:: Provided records ::
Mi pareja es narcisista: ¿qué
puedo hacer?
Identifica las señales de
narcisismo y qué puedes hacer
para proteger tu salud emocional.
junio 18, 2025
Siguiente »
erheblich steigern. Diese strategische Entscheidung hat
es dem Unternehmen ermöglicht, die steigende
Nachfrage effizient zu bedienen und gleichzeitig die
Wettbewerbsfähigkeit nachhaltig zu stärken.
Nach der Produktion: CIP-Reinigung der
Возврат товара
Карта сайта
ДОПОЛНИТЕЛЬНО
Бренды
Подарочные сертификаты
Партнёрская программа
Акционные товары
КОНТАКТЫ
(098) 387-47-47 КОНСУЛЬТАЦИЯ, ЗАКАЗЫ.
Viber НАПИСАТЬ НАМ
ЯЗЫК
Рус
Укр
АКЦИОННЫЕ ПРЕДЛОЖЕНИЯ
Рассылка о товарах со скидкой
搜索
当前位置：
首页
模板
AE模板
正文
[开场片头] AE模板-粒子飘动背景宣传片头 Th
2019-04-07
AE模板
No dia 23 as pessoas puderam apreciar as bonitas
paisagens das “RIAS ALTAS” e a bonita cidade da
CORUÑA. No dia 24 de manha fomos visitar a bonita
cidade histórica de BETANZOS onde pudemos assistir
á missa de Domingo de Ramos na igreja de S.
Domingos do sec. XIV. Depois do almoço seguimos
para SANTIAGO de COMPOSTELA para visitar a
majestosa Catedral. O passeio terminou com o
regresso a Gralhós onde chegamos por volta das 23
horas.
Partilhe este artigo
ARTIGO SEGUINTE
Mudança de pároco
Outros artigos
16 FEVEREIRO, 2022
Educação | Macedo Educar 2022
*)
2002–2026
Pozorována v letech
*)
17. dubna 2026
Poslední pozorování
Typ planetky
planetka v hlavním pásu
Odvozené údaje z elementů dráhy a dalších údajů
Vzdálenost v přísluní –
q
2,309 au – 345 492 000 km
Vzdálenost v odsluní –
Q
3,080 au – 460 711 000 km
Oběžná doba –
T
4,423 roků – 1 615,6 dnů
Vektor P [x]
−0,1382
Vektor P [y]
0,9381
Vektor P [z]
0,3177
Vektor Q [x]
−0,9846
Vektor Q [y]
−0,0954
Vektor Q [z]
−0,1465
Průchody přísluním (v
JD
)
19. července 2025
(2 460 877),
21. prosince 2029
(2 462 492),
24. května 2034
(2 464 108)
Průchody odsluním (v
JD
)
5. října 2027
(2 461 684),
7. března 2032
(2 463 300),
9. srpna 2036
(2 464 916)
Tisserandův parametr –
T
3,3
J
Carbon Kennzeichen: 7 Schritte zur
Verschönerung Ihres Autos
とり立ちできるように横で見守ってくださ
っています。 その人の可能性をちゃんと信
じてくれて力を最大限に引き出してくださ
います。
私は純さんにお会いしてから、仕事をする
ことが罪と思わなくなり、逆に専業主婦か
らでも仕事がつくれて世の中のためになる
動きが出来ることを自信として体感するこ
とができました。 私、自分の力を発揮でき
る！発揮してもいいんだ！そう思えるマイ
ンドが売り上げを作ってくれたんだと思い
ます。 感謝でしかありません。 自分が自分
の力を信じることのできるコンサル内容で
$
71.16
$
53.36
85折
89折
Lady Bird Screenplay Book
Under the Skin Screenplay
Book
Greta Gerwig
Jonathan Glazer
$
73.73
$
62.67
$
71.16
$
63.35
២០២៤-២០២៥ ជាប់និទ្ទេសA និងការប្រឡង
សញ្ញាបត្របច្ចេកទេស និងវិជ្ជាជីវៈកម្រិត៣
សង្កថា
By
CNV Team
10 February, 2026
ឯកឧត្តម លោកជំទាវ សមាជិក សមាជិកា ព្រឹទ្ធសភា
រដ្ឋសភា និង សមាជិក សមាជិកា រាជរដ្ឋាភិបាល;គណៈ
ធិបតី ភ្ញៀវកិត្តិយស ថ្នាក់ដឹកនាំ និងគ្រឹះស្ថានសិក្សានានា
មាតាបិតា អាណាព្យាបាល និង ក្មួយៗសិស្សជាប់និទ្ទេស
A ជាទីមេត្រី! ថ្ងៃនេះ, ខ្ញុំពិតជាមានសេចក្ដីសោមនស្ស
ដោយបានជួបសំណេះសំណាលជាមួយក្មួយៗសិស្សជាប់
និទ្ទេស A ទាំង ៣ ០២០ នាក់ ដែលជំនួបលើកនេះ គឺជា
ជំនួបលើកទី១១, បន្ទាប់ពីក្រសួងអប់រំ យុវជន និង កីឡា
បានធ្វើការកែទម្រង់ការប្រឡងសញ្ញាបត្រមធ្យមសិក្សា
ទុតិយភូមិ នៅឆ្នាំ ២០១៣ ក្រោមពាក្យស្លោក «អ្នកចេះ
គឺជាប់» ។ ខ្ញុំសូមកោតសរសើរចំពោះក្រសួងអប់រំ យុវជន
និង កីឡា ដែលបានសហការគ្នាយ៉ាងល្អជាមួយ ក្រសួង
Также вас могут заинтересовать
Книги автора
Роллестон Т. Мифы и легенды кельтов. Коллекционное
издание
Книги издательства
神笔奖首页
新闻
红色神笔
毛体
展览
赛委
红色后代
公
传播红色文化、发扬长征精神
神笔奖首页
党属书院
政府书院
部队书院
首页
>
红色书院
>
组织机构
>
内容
:::
Required work - Transcribe all of the data, keeping every line identical.

Worked solution -
Mi pareja es narcisista: ¿qué
puedo hacer?
Identifica las señales de
narcisismo y qué puedes hacer
para proteger tu salud emocional.
junio 18, 2025
Siguiente »
erheblich steigern. Diese strategische Entscheidung hat
es dem Unternehmen ermöglicht, die steigende
Nachfrage effizient zu bedienen und gleichzeitig die
Wettbewerbsfähigkeit nachhaltig zu stärken.
Nach der Produktion: CIP-Reinigung der
Возврат товара
Карта сайта
ДОПОЛНИТЕЛЬНО
Бренды
Подарочные сертификаты
Партнёрская программа
Акционные товары
КОНТАКТЫ
(098) 387-47-47 КОНСУЛЬТАЦИЯ, ЗАКАЗЫ.
Viber НАПИСАТЬ НАМ
ЯЗЫК
Рус
Укр
АКЦИОННЫЕ ПРЕДЛОЖЕНИЯ
Рассылка о товарах со скидкой
搜索
当前位置：
首页
模板
AE模板
正文
[开场片头] AE模板-粒子飘动背景宣传片头 Th
2019-04-07
AE模板
No dia 23 as pessoas puderam apreciar as bonitas
paisagens das “RIAS ALTAS” e a bonita cidade da
CORUÑA. No dia 24 de manha fomos visitar a bonita
cidade histórica de BETANZOS onde pudemos assistir
á missa de Domingo de Ramos na igreja de S.
Domingos do sec. XIV. Depois do almoço seguimos
para SANTIAGO de COMPOSTELA para visitar a
majestosa Catedral. O passeio terminou com o
regresso a Gralhós onde chegamos por volta das 23
horas.
Partilhe este artigo
ARTIGO SEGUINTE
Mudança de pároco
Outros artigos
16 FEVEREIRO, 2022
Educação | Macedo Educar 2022
*)
2002–2026
Pozorována v letech
*)
17. dubna 2026
Poslední pozorování
Typ planetky
planetka v hlavním pásu
Odvozené údaje z elementů dráhy a dalších údajů
Vzdálenost v přísluní –
q
2,309 au – 345 492 000 km
Vzdálenost v odsluní –
Q
3,080 au – 460 711 000 km
Oběžná doba –
T
4,423 roků – 1 615,6 dnů
Vektor P [x]
−0,1382
Vektor P [y]
0,9381
Vektor P [z]
0,3177
Vektor Q [x]
−0,9846
Vektor Q [y]
−0,0954
Vektor Q [z]
−0,1465
Průchody přísluním (v
JD
)
19. července 2025
(2 460 877),
21. prosince 2029
(2 462 492),
24. května 2034
(2 464 108)
Průchody odsluním (v
JD
)
5. října 2027
(2 461 684),
7. března 2032
(2 463 300),
9. srpna 2036
(2 464 916)
Tisserandův parametr –
T
3,3
J
Carbon Kennzeichen: 7 Schritte zur
Verschönerung Ihres Autos
とり立ちできるように横で見守ってくださ
っています。 その人の可能性をちゃんと信
じてくれて力を最大限に引き出してくださ
います。
私は純さんにお会いしてから、仕事をする
ことが罪と思わなくなり、逆に専業主婦か
らでも仕事がつくれて世の中のためになる
動きが出来ることを自信として体感するこ
とができました。 私、自分の力を発揮でき
る！発揮してもいいんだ！そう思えるマイ
ンドが売り上げを作ってくれたんだと思い
ます。 感謝でしかありません。 自分が自分
の力を信じることのできるコンサル内容で
$
71.16
$
53.36
85折
89折
Lady Bird Screenplay Book
Under the Skin Screenplay
Book
Greta Gerwig
Jonathan Glazer
$
73.73
$
62.67
$
71.16
$
63.35
២០២៤-២០២៥ ជាប់និទ្ទេសA និងការប្រឡង
សញ្ញាបត្របច្ចេកទេស និងវិជ្ជាជីវៈកម្រិត៣
សង្កថា
By
CNV Team
10 February, 2026
ឯកឧត្តម លោកជំទាវ សមាជិក សមាជិកា ព្រឹទ្ធសភា
រដ្ឋសភា និង សមាជិក សមាជិកា រាជរដ្ឋាភិបាល;គណៈ
ធិបតី ភ្ញៀវកិត្តិយស ថ្នាក់ដឹកនាំ និងគ្រឹះស្ថានសិក្សានានា
មាតាបិតា អាណាព្យាបាល និង ក្មួយៗសិស្សជាប់និទ្ទេស
A ជាទីមេត្រី! ថ្ងៃនេះ, ខ្ញុំពិតជាមានសេចក្ដីសោមនស្ស
ដោយបានជួបសំណេះសំណាលជាមួយក្មួយៗសិស្សជាប់
និទ្ទេស A ទាំង ៣ ០២០ នាក់ ដែលជំនួបលើកនេះ គឺជា
ជំនួបលើកទី១១, បន្ទាប់ពីក្រសួងអប់រំ យុវជន និង កីឡា
បានធ្វើការកែទម្រង់ការប្រឡងសញ្ញាបត្រមធ្យមសិក្សា
ទុតិយភូមិ នៅឆ្នាំ ២០១៣ ក្រោមពាក្យស្លោក «អ្នកចេះ
គឺជាប់» ។ ខ្ញុំសូមកោតសរសើរចំពោះក្រសួងអប់រំ យុវជន
និង កីឡា ដែលបានសហការគ្នាយ៉ាងល្អជាមួយ ក្រសួង
Также вас могут заинтересовать
Книги автора
Роллестон Т. Мифы и легенды кельтов. Коллекционное
издание
Книги издательства
神笔奖首页
新闻
红色神笔
毛体
展览
赛委
红色后代
公
传播红色文化、发扬长征精神
神笔奖首页
党属书院
政府书院
部队书院
首页
>
红色书院
>
组织机构
>
内容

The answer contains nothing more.